А механизм разговора работает и работает, захватывая только поверхностные пласты сознания. Стоит ему зачерпнуть поглубже — и все вокруг испытывают недоумение, неловкость. Каждому случалось говорить слова, которые были истинной мерой жизни, — но это в редкие, избранные минуты. Такие слова не предназначены для публичного, вообще повседневного разговора. Он имеет свои типовые ходы, и отклонение ощущается сразу, как нарушение, неприличие.
Лучшее, что есть в человеке, в его разговоре запрещено. Оно не стереотипизировалось, и неясно, как его выражать и как на него реагировать.
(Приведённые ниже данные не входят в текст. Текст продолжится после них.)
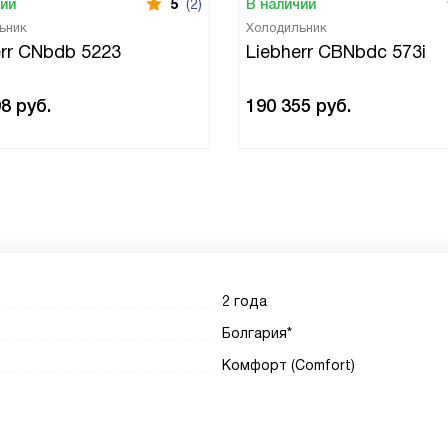
чии
5
(2)
В наличии
ьник
Холодильник
err CNbdb 5223
Liebherr CBNbdc 573i
98
руб.
190 355
руб.
2 года
Болгария*
Комфорт (Comfort)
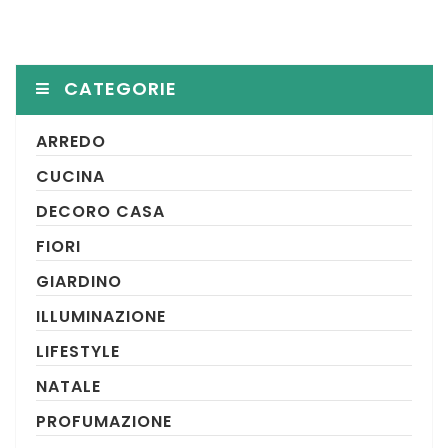
CATEGORIE
ARREDO
CUCINA
DECORO CASA
FIORI
GIARDINO
ILLUMINAZIONE
LIFESTYLE
NATALE
PROFUMAZIONE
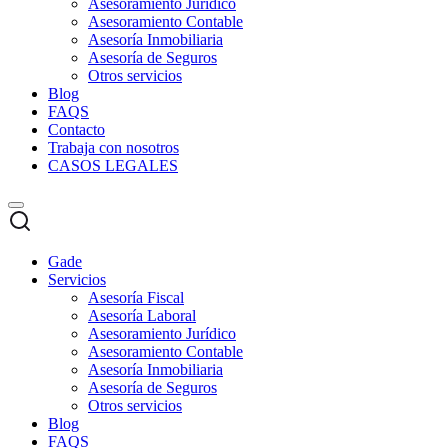
Asesoramiento Jurídico
Asesoramiento Contable
Asesoría Inmobiliaria
Asesoría de Seguros
Otros servicios
Blog
FAQS
Contacto
Trabaja con nosotros
CASOS LEGALES
Gade
Servicios
Asesoría Fiscal
Asesoría Laboral
Asesoramiento Jurídico
Asesoramiento Contable
Asesoría Inmobiliaria
Asesoría de Seguros
Otros servicios
Blog
FAQS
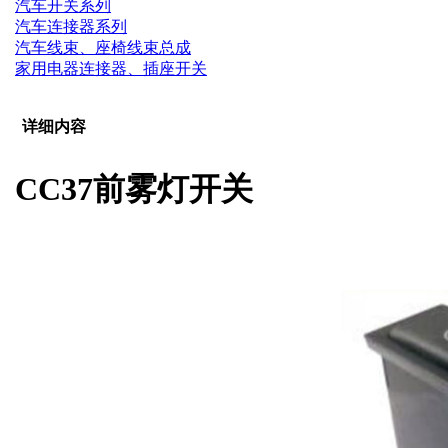
汽车开关系列
汽车连接器系列
汽车线束、座椅线束总成
家用电器连接器、插座开关
详细内容
CC37前雾灯开关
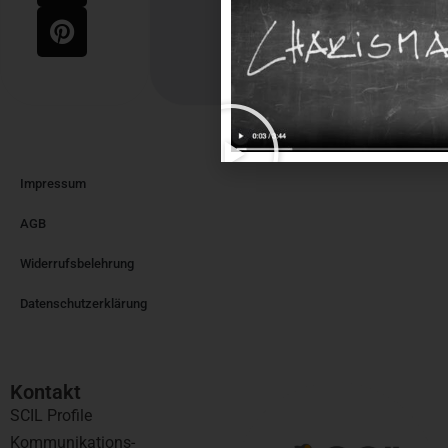
Impressum
AGB
Widerrufsbelehrung
Datenschutzerklärung
Kontakt​
SCIL Profile
Kommunikations-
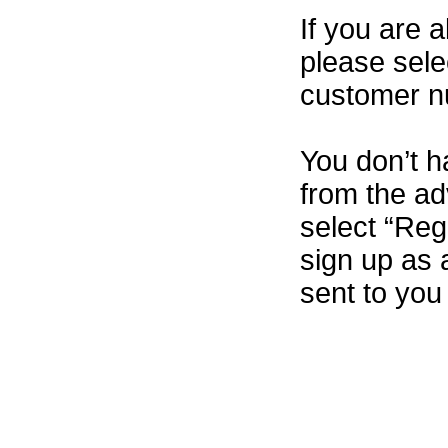
If you are 
please sel
customer n
You don’t h
from the ad
select “Reg
sign up as
sent to you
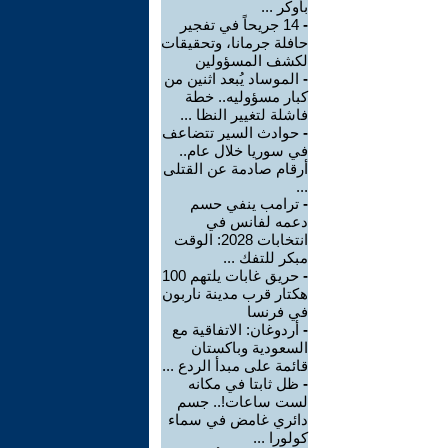
بأوكر ...
-
14 جريحاً في تفجير
حافلة جرمانا، وتحقيقات
لكشف المسؤولين
-
الموساد يُبعد اثنين من
كبار مسؤوليه.. خطة
فاشلة لتغيير النظا ...
-
حوادث السير تتضاعف
في سوريا خلال عام..
أرقام صادمة عن القتلى
...
-
ترامب ينفي حسم
دعمه لفانس في
انتخابات 2028: الوقت
مبكر للتفك ...
-
حريق غابات يلتهم 100
هكتار قرب مدينة ناربون
في فرنسا
-
أردوغان: الاتفاقية مع
السعودية وباكستان
قائمة على مبدأ الردع ...
-
ظل ثابتا في مكانه
لست ساعات!.. جسم
دائري غامض في سماء
كولورا ...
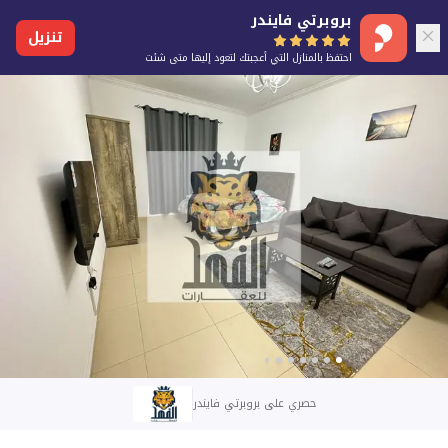
بروبرتي فايندر
تنزيل
احتفظ بالمنازل التي أعجبتك لتعود إليها متى شئت
حصري على بروبرتي فايندر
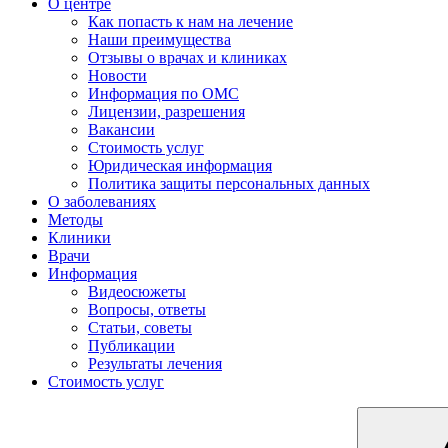
О центре
Как попасть к нам на лечение
Наши преимущества
Отзывы о врачах и клиниках
Новости
Информация по ОМС
Лицензии, разрешения
Вакансии
Стоимость услуг
Юридическая информация
Политика защиты персональных данных
О заболеваниях
Методы
Клиники
Врачи
Информация
Видеосюжеты
Вопросы, ответы
Статьи, советы
Публикации
Результаты лечения
Стоимость услуг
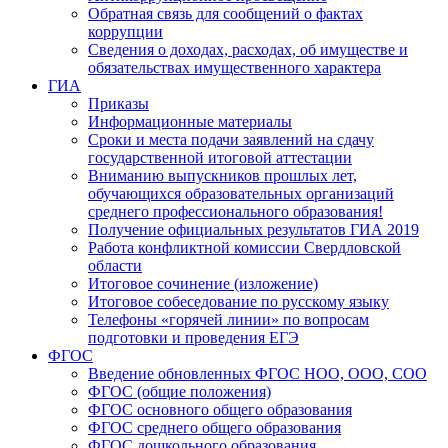
Обратная связь для сообщений о фактах
коррупции
Сведения о доходах, расходах, об имуществе и
обязательствах имущественного характера
ГИА
Приказы
Информационные материалы
Сроки и места подачи заявлений на сдачу
государственной итоговой аттестации
Вниманию выпускников прошлых лет,
обучающихся образовательных организаций
среднего профессионального образования!
Получение официальных результатов ГИА 2019
Работа конфликтной комиссии Свердловской
области
Итоговое сочинение (изложение)
Итоговое собеседование по русскому языку
Телефоны «горячей линии» по вопросам
подготовки и проведения ЕГЭ
ФГОС
Введение обновленных ФГОС НОО, ООО, СОО
ФГОС (общие положения)
ФГОС основного общего образования
ФГОС среднего общего образования
ФГОС дошкольного образования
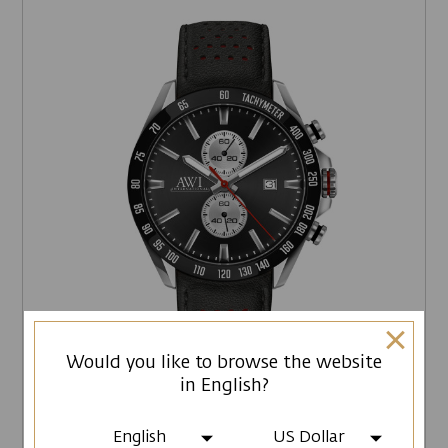
Would you like to browse the website
in English?
English
US Dollar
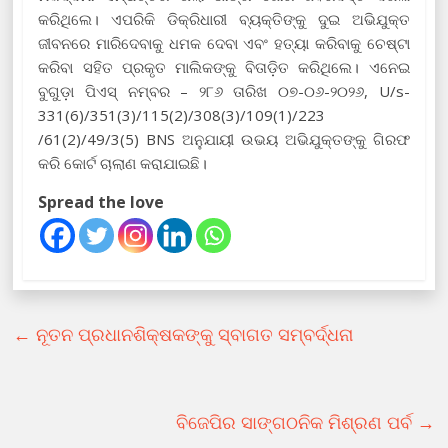
କରିଥିଲେ। ଏପରିକି ଡିକ୍ରିଧାରୀ ବ୍ୟକ୍ତିଙ୍କୁ ଦୁଇ ଅଭିଯୁକ୍ତ
ଜୀବନରେ ମାରିଦେବାକୁ ଧମକ ଦେବା ଏବଂ ହତ୍ୟା କରିବାକୁ ଚେଷ୍ଟା
କରିବା ସହିତ ପ୍ରକୃତ ମାଲିକଙ୍କୁ ବିତାଡ଼ିତ କରିଥିଲେ। ଏନେଇ
ବୁଗୁଡ଼ା ପିଏସ୍ ନମ୍ବର – ୨୮୬ ତାରିଖ ୦୭-୦୬-୨୦୨୬, U/s-
331(6)/351(3)/115(2)/308(3)/
109(1)/223
/61(2)/49/3(5) BNS ଅନୁଯାୟୀ ଉଭୟ ଅଭିଯୁକ୍ତଙ୍କୁ ଗିରଫ
କରି କୋର୍ଟ ଚାଲାଣ କରାଯାଇଛି।
Spread the love
←
ନୂତନ ପ୍ରଧାନଶିକ୍ଷକଙ୍କୁ ସ୍ବାଗତ ସମ୍ବର୍ଦ୍ଧନା
ବିଜେପିର ସାଙ୍ଗଠନିକ ମିଶ୍ରଣ ପର୍ବ
→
Повседневный разговор не слепок человека, его опыта и душевных возможностей, но типовая реакция на социальные ситуации, в которых человек утверждает и защищает себя как может.
И блокадная ситуация, при всей неповторимости, быстро отстоялась своими шаблонами разговора.
За столиком вместе с писательницами бухгалтерша из цирка с мальчиком.
Писательница: — Все равно я не могу успокоиться, пока у меня в шкафу хоть одна конфета. Я все равно подхожу и подхожу, пока все не съем. Тогда кончено, и совершенно не страдаю оттого, что у меня нет конфет. Вот я страдаю оттого, что масла нет, — это действительно.
Вторая писательница: — У меня то же самое с конфетами. Я уже запираю от себя — не помогает. Пока они есть — не находишь себе места.
Бухгалтерша: — Знаете, у нас такой диван с верхом в виде шкафа. Так устроено. Мы с ним (с ребенком) спим на диване. У каждого свое одеяло (признак цивилизованности), но спим вместе. Вот он начинает ворочаться, ворочаться. «Мама, мама!» Я говорю: «Ну, что такое?» Он говорит: «Ты же знаешь — ну еще одну из шкапа...» Это конфеты. Так пока все не вытащим. Он у меня раньше нигде ничего не ел; очень избалован был всяким домашним. Если бы не он, я бы ни за что не уехала.
— Вы куда?
— В Ярославль. Я ведь с цирком.
— А, вы обязаны с цирком. Что же, весь ленинградский цирк едет?
— Нет. Там ведь группы. Такая система.
— А вы что делаете в цирке?
— А у меня работа неинтересная (стесняется) — бухгалтером. Мне сейчас предлагают в одном высшем учреждении — хорошие условия. Но я решила ехать. Все равно, пока знаешь, что оно не стоит в шкапу и нельзя подойти и сварить, — все равно сыт не будешь.
— Нет, там хорошо кормят. Вы были бы сыты.
— У меня в Ярославле мама. Она пишет, что все есть. Все бросай, приезжай поскорее. Я когда прочла это, так захотелось ехать.
Третья писательница (энергичная и принадлежащая к блокадной аристократии): — Так надоели эти каши.
— О! Уже надоели. А мне бы так побольше.
— Нет, я уже не могу. Заелась. Я никогда в жизни столько не ела. Дома были вечные разговоры: Ниночка, съешь, мамочка, съешь, ты ничего не ешь. Я съедала утром чай с булкой и маслом — и до вечера. Вообще не было времени. Теперь я ем. Меня развезло от этих каш.
— Безобразие, что здесь теряешь столько времени.